Neuer und Gomez machen sich für Gündogan stark
Nach dem Spiel machten sich auch seine Teamkollegen für ihn stark. Kapitän Manuel Neuer sagte: „Solche Pfiffe schaden der Mannschaft.“ Und Stürmer Mario Gomez fügte hinzu: „Jeder im Stadion will, dass wir Weltmeister werden. Da sollte man nicht kurz vorher einzelne Spieler niedermachen.“
Am deutlichsten wurde Bundestrainer Jogi Löw. Er berichte: „Ich habe Ilkay in der Kabine gesehen, er ist schon geknickt.“ Und: „Das hat mich schon geschmerzt. Wenn ein Nationalspieler ausgepfiffen wird von der Einwechslung über alle Aktionen bis zum Ende, dann gefällt mir das natürlich nicht. Ich kann es auch schwer nachvollziehen.“
Ballmagnet Gündogan schien sich zu verstecken
Ähnlich äußerte er sich nach einem Treffen mit Bundespräsident Frank-Walter Steinmeier in Berlin sowie in einigen Interviews im Trainingslager der Nationalelf in Südtirol. Mehr Kredit bei den Fans scheint ihm das nicht eingebracht zu haben. Es dürfte Mesut Özil, ebenfalls mit auf dem Foto, in seiner Meinung bestärken, sich auch weiterhin nicht zu äußern.

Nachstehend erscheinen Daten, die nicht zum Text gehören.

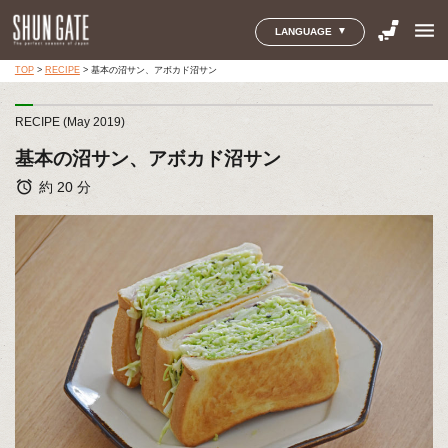
menu
LANGUAGE
TOP
>
RECIPE
>
基本の沼サン、アボカド沼サン
RECIPE (May 2019)
基本の沼サン、アボカド沼サン
alarm
約 20 分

Gündogan ist normalerweise ein Ballmagnet. Einer, der die Bälle fordert und seine Mitspieler manchmal mit mehr als 100 Pässen in einem Spiel in Szene setzt. Diesmal schien er sich zu verstecken, ihm unterliefen ungewöhnliche technische Fehler. Ganz so als spürte er die Blicke einer ganzen Nation auf sich.
Nach dem Spiel schlich Gündogan durch die Mixed Zone aus dem Stadion, alleine, vorbei an den Reportern. Ein nahezu bedeutungsloses Testspiel gegen Saudi-Arabien war eins der schwersten seiner Karriere.